North Arrow’s exploration programs are conducted under the direction of Kenneth Armstrong, P.Geo., President and Chief Executive Officer of North Arrow and Qualified Person under NI 43-101. Mr. Armstrong has reviewed and approved the technical content of this press release.

About North Arrow Minerals

North Arrow is a Canada-based exploration company focused on identifying and evaluating diamond exploration opportunities in Canada. North Arrow’s management, board of directors and advisors have significant and successful experience in the global diamond industry. North Arrow’s most advanced diamond project is the Q1-4 diamond deposit at the Naujaat Project (NU), where a $5.6m 2,000 tonne bulk sample is currently undergoing final processing and recovery of diamonds. North Arrow has also discovered and is evaluating diamondiferous kimberlites at the Pikoo (SK), Mel (NU), Loki (TNO) and LDG JV (TNO) projects. North Arrow also owns a 100% interest in the Hope Bay Oro (NU) gold project, located approximately 3 km north of Agnico Eagle’s Doris gold mine.

North Arrow Minerals Inc.

/s/ “Kenneth A. Armstrong”
Kenneth Armstrong
President and CEO

For more information, please contact:
Ken Armstrong
Tel: 604-668-8355 or 604-668-8354

Neither the TSX Venture Exchange nor its Regulation Services Provider accepts responsibility
for the adequacy or accuracy of this release.

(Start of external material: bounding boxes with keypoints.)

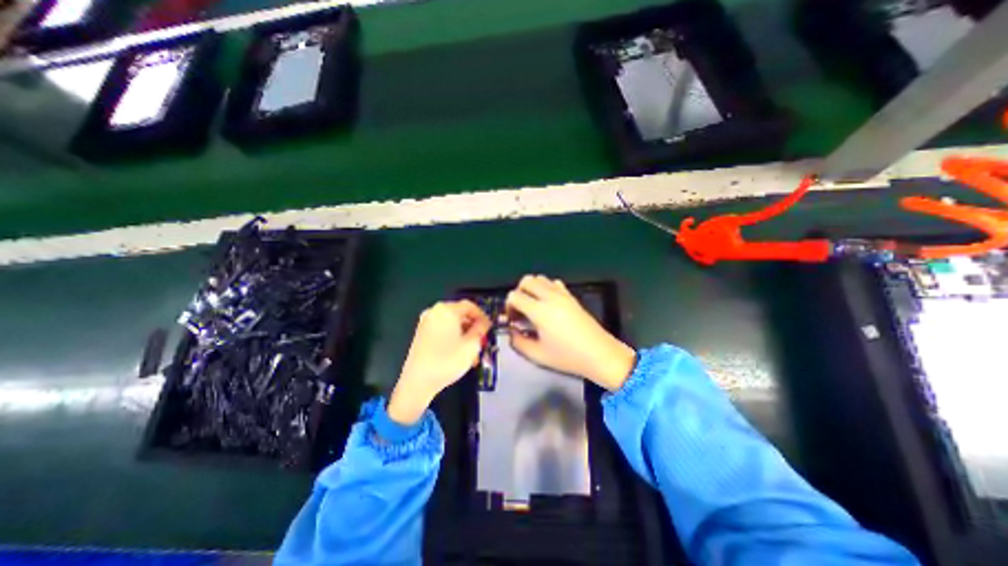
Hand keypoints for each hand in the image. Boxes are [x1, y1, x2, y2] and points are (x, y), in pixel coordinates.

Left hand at [389, 301, 492, 423]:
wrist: (418, 382)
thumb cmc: (448, 360)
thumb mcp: (472, 344)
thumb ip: (481, 329)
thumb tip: (484, 322)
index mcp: (447, 309)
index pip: (470, 306)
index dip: (482, 316)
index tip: (489, 329)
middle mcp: (434, 312)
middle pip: (460, 315)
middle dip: (473, 329)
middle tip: (482, 342)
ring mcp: (426, 323)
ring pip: (452, 325)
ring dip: (464, 336)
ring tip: (472, 354)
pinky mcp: (421, 334)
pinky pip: (443, 331)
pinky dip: (453, 339)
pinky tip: (459, 355)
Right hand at [508, 276, 630, 390]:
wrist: (600, 355)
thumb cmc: (568, 357)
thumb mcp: (537, 355)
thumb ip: (518, 342)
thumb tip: (511, 331)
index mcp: (540, 311)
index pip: (514, 296)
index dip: (508, 306)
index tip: (513, 320)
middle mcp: (550, 297)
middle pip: (526, 280)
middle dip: (518, 293)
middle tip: (521, 311)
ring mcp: (563, 294)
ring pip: (540, 278)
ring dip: (531, 289)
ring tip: (533, 307)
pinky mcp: (571, 296)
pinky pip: (553, 283)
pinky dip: (545, 288)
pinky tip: (548, 305)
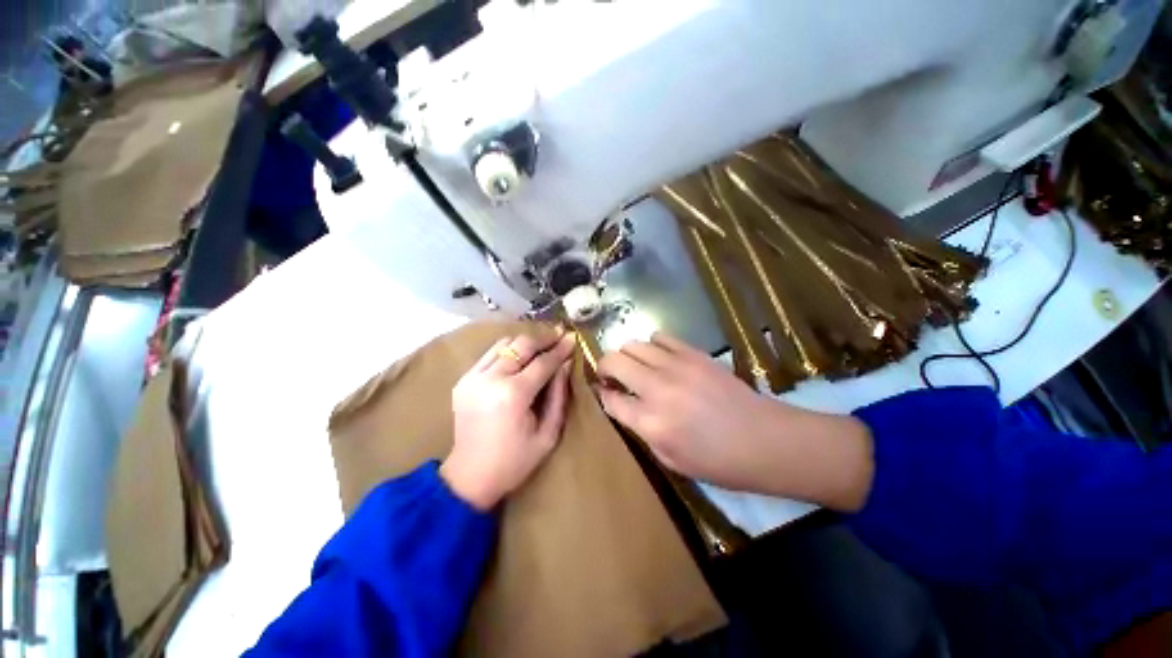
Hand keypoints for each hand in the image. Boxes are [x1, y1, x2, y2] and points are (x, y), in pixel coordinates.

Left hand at [441, 329, 575, 509]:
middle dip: (543, 338)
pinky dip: (508, 350)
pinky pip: (490, 354)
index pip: (542, 363)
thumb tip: (565, 365)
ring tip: (542, 344)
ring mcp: (472, 377)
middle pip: (521, 345)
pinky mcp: (463, 380)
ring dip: (525, 342)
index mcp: (513, 395)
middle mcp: (490, 379)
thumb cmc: (514, 462)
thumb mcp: (548, 434)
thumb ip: (558, 396)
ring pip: (504, 343)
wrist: (469, 477)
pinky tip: (520, 357)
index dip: (560, 349)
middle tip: (559, 334)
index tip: (573, 338)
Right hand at [596, 332, 873, 511]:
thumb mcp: (670, 459)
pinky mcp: (694, 353)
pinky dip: (652, 345)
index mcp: (651, 423)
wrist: (765, 440)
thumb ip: (640, 429)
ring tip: (636, 366)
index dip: (603, 394)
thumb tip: (621, 403)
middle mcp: (657, 389)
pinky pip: (660, 337)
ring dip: (627, 355)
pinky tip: (660, 358)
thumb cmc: (717, 461)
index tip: (605, 392)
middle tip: (612, 376)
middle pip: (614, 361)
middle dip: (605, 367)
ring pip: (633, 344)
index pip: (610, 398)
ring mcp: (676, 366)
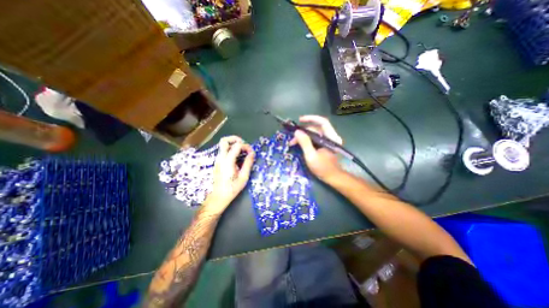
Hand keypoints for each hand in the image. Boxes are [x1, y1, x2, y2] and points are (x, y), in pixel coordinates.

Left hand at [205, 136, 255, 212]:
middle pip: (224, 140)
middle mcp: (220, 158)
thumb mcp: (243, 177)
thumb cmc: (232, 188)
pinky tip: (238, 157)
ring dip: (233, 144)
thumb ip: (248, 163)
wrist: (218, 197)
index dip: (246, 146)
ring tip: (242, 151)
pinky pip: (223, 150)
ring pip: (223, 144)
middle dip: (235, 139)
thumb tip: (252, 153)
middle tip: (244, 145)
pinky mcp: (218, 162)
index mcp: (227, 161)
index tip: (251, 152)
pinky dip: (231, 149)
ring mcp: (217, 159)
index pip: (237, 146)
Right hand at [289, 116, 344, 182]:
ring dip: (303, 137)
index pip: (322, 122)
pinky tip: (299, 145)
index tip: (300, 120)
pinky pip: (314, 139)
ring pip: (314, 134)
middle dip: (303, 132)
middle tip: (292, 139)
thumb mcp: (311, 156)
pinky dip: (306, 140)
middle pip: (316, 129)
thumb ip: (304, 143)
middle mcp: (331, 137)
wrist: (333, 178)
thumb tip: (297, 132)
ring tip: (293, 143)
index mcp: (331, 138)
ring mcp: (328, 141)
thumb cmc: (323, 168)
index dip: (311, 119)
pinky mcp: (325, 145)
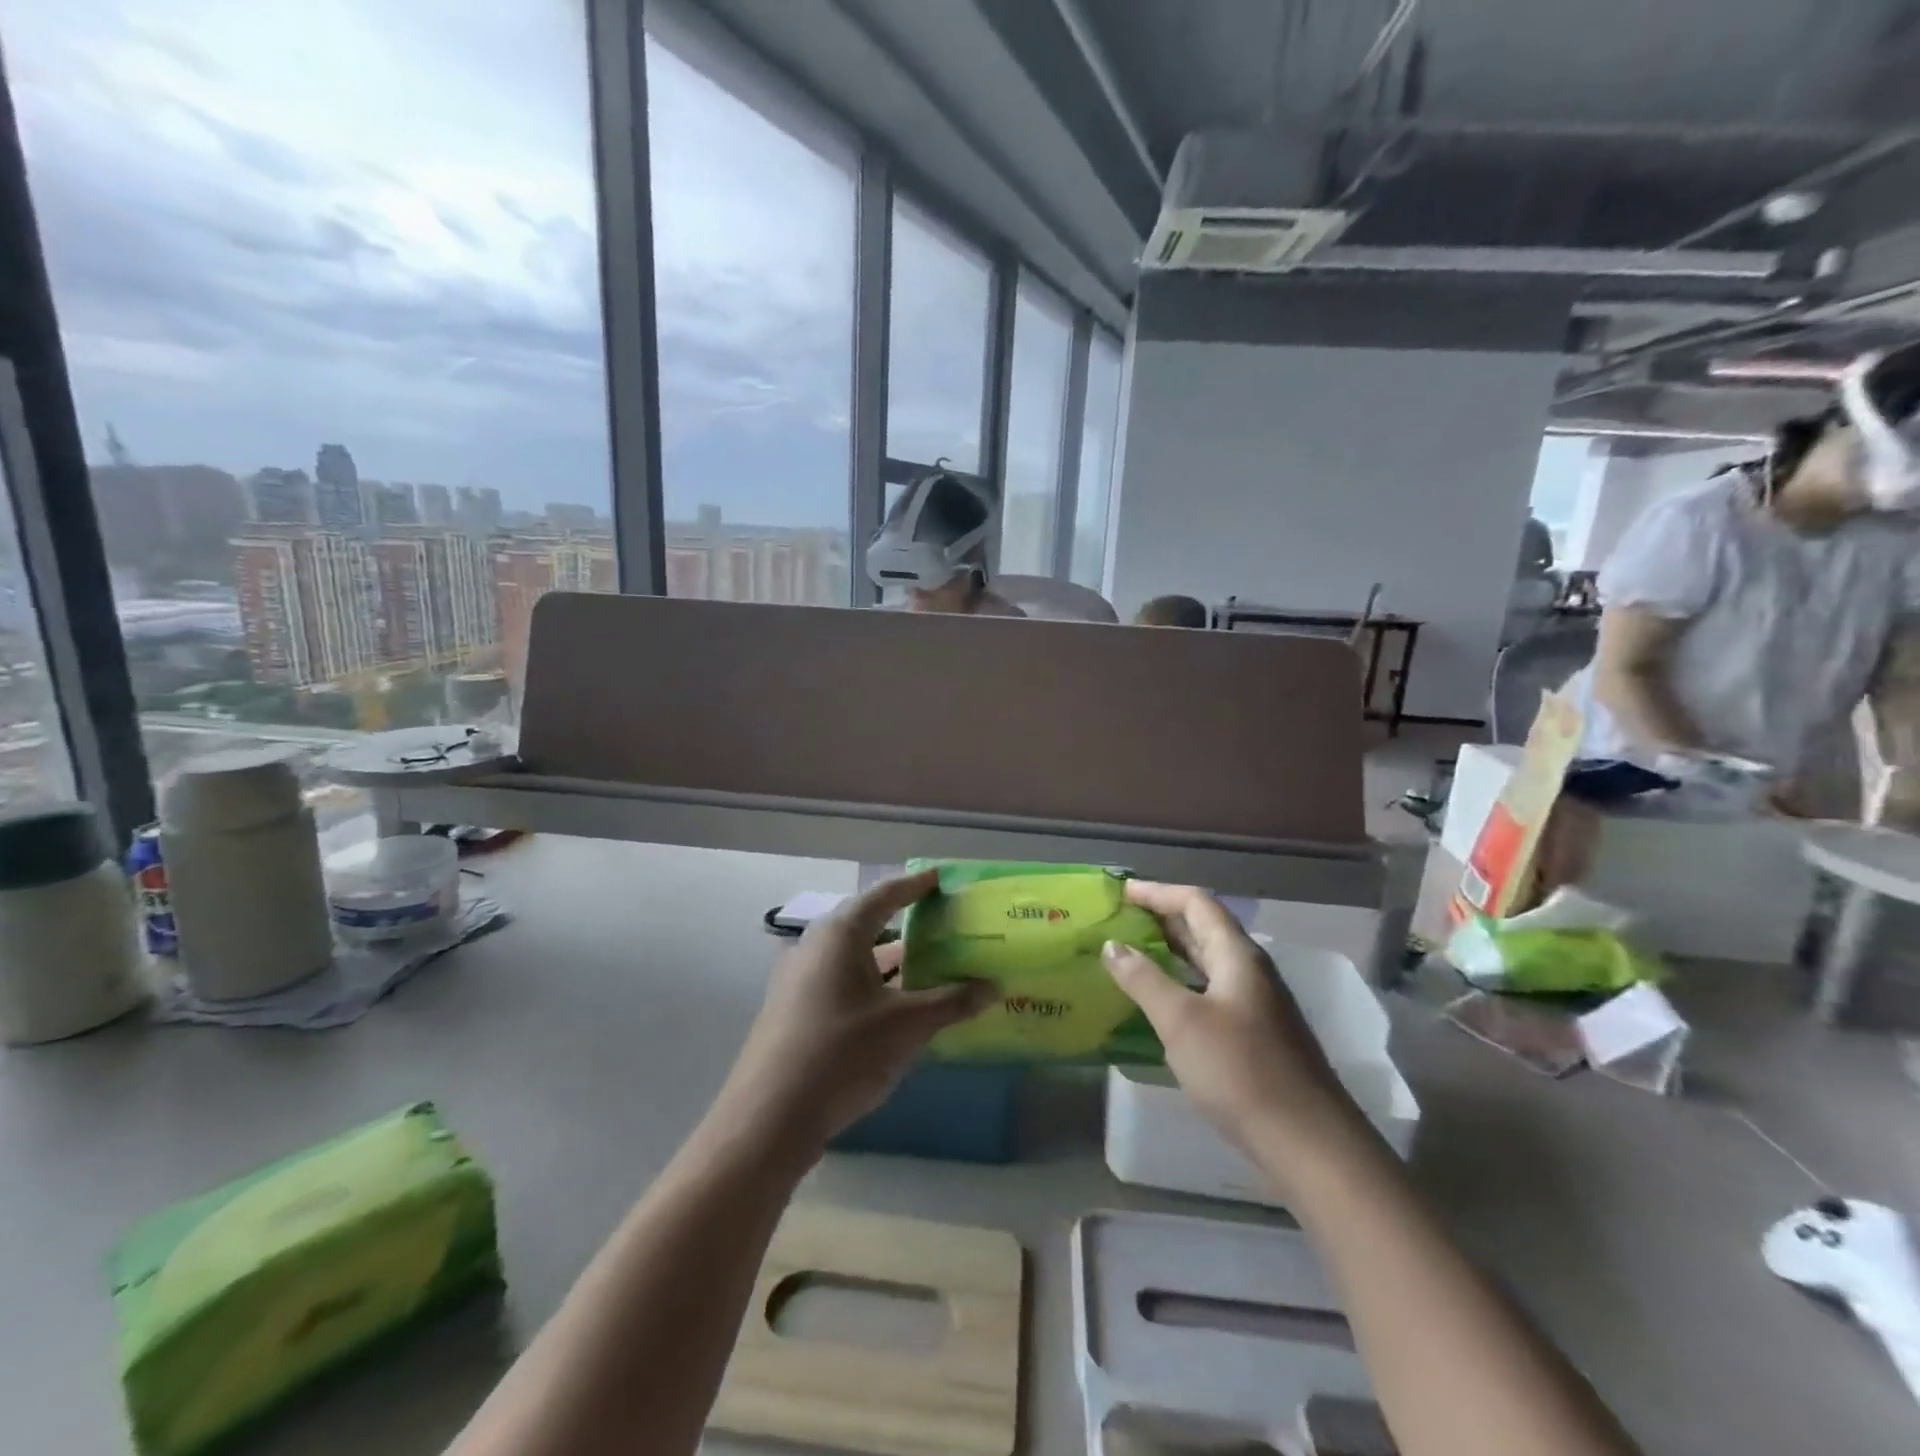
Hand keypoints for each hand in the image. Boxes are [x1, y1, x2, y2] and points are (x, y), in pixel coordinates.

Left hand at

This press release contains “forward-looking statements,” including, but not limited to, statements regarding North Arrow’s plans, mineral resource estimate and the success of exploration activities. Forward-looking statements, although based on management’s best estimates and assumptions, are subject to risks and uncertainties that could cause actual results to differ materially from those expressed or implied by such forward-looking statements. including, but not limited to: risks relating to the successful integration of acquisitions; risks related to general economic and market conditions; closing of funding; the timing and content of future work programs; the actual results of the proposed exploration activities; possible variations in mineral resources or grade; failure of plant, equipment or processes to perform as intended; accidents, labor disputes, title disputes, claims and limitations of insurance coverage and other mining industry risks; changes in national and local government regulation of mining operations, tax rules and regulations. Although North Arrow has attempted to identify important factors that could cause actual results to differ materially from those contained in the forward-looking statements, there may be other factors that cause results not to be as anticipated, estimated or expected. There can be no assurance that such statements will prove to be accurate, as actual results and future events could differ materially from those anticipated in such statements. Accordingly, readers should not place undue reliance on forward-looking statements. North Arrow disclaims any obligation or liability to update forward-looking statements, except as required by law.